Contribuintes que declaram não ser residentes estão na mira da Receita
A Receita Federal fará um acompanhamento mais próximo em fundos de investimentos, bancos e contribuintes que declaram ser não residentes, após detectar que fundos de investimentos estruturados (os FIPs, em especial) estão sendo usados em planejamentos tributários considerados “abusivos” ou “agressivos”. Ao menos 50 fundos de investimento, dez bancos e 30 mil pessoas compõem esse grupo que não será fiscalizado oficialmente, mas que passará por um acompanhamento especial.
Nos Fundos de Participação em Investimentos (FIP), a alíquota zero sobre os rendimentos concedida a residentes (com até 40% de cotas) ou domiciliados no exterior é assegurada pelo artigo 3º da Lei nº 11.312/2006.
Segundo informações conferidas pela Delegacia de Maiores Contribuintes (Demac) de São Paulo, o argumento do Fisco é que investidores, por meio dessa estratégia, estariam sendo beneficiados com isenção do Imposto de Renda (IR) destinado a estrangeiros sem possuir esse direito. Eles também estariam fazendo uso de fundos para adiar o recolhimento do tributo por tempo indeterminado.
Atualmente, há seis acompanhamentos desse tipo em curso. De acordo com a delegada Márcia Cecília Meng, da Demac, a Receita está focada em identificar brasileiros (pessoas físicas ou jurídicas) que se passam por não residentes para deixar de recolher a alíquota de 15% do imposto sobre seus rendimentos; além de encontrar operações que visam escapar da tributação do IR sobre o ganho de capital com a venda de empresas.
A delegada cita como exemplo o caso de uma pessoa física que negava residir tanto no Brasil quanto nos Estados Unidos, onde possuía investimentos. “Para a SEC [Securities and Exchange Commission dos EUA] ele declarava morar no Brasil. À Receita dizia residir em Delaware.
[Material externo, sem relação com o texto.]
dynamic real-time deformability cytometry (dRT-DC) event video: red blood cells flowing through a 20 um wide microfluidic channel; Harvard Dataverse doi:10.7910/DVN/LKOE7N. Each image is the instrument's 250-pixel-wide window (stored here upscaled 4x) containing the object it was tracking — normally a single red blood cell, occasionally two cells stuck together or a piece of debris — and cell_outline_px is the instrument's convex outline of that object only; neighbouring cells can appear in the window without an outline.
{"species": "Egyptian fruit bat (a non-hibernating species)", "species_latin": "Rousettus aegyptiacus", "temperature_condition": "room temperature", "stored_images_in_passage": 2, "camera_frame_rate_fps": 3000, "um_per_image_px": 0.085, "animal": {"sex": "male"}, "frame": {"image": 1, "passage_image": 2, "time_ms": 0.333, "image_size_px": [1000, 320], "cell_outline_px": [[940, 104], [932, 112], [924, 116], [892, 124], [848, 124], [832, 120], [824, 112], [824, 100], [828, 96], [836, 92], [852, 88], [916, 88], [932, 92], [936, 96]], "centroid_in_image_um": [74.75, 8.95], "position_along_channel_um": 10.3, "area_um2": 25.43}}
O contribuinte não era tributado em lugar algum”, conta.
Nesse caso, foi necessário apenas uma consulta ao site do órgão regulador americano para constatar a falsa informação.
Márcia também relata outras situações observadas, como a venda de empresas brasileiras e a transferência de cotas para fundos estrangeiros em que as cotas passaram para o fundo antes da venda ser efetiva, como maneira de evitar o pagamento de IR sobre o ganho de capital.
Outras ações, como a simulação de operações com longas cadeias para a obtenção de isenção de imposto também estão sendo observadas. Nesses casos, o objetivo pode ser tanto mascarar o brasileiro residente quanto “diluir” as cotas para não ficar evidente que um estrangeiro possui mais de 40% de participação no fundo (acima disso, não há mais alíquota zero).
A delegada da Demac ainda afirma que um banco, que não identificou para o Fisco quem seriam os beneficiários finais de cotas de um FIT, já foi autuado solidariamente por conta de uma operação envolvendo alguns bilhões de reais e que, por isso, essas instituições também podem ser responsabilizadas pela Receita. “A instituição financeira não pode representar alguém que não sabe quem é. Vamos responsabilizar solidariamente quem der causa a fraudes”, garante.
Acompanhamento da Receita
Paulo Ricardo de Souza Cardoso, secretário-adjunto da Receita Federal, afirma que “identificar os operadores por meio dos fundos é um desafio porque, muitas vezes, é estrangeiro, mas o investidor é brasileiro”.
Apesar disso, ele garante que essa identificação ficará mais fácil a partir do momento em que começar a valer a troca de informações entre nações previstas na Convenção Multilateral sobre Assistência Mútua Administrativa em Matéria Tributária. O Brasil aderiu ao programa – leia mais aqui.
A sócia da área tributária do escritório Tozzini Freire, Ana Cláudia Utumi, entretanto, prega cautela à Receita ao distinguir cada situação analisada, para não espantar os bons fundos do Brasil, que realmente teriam direito ao incentivo. “O desafio da Receita será identificar o que é realmente artificial”.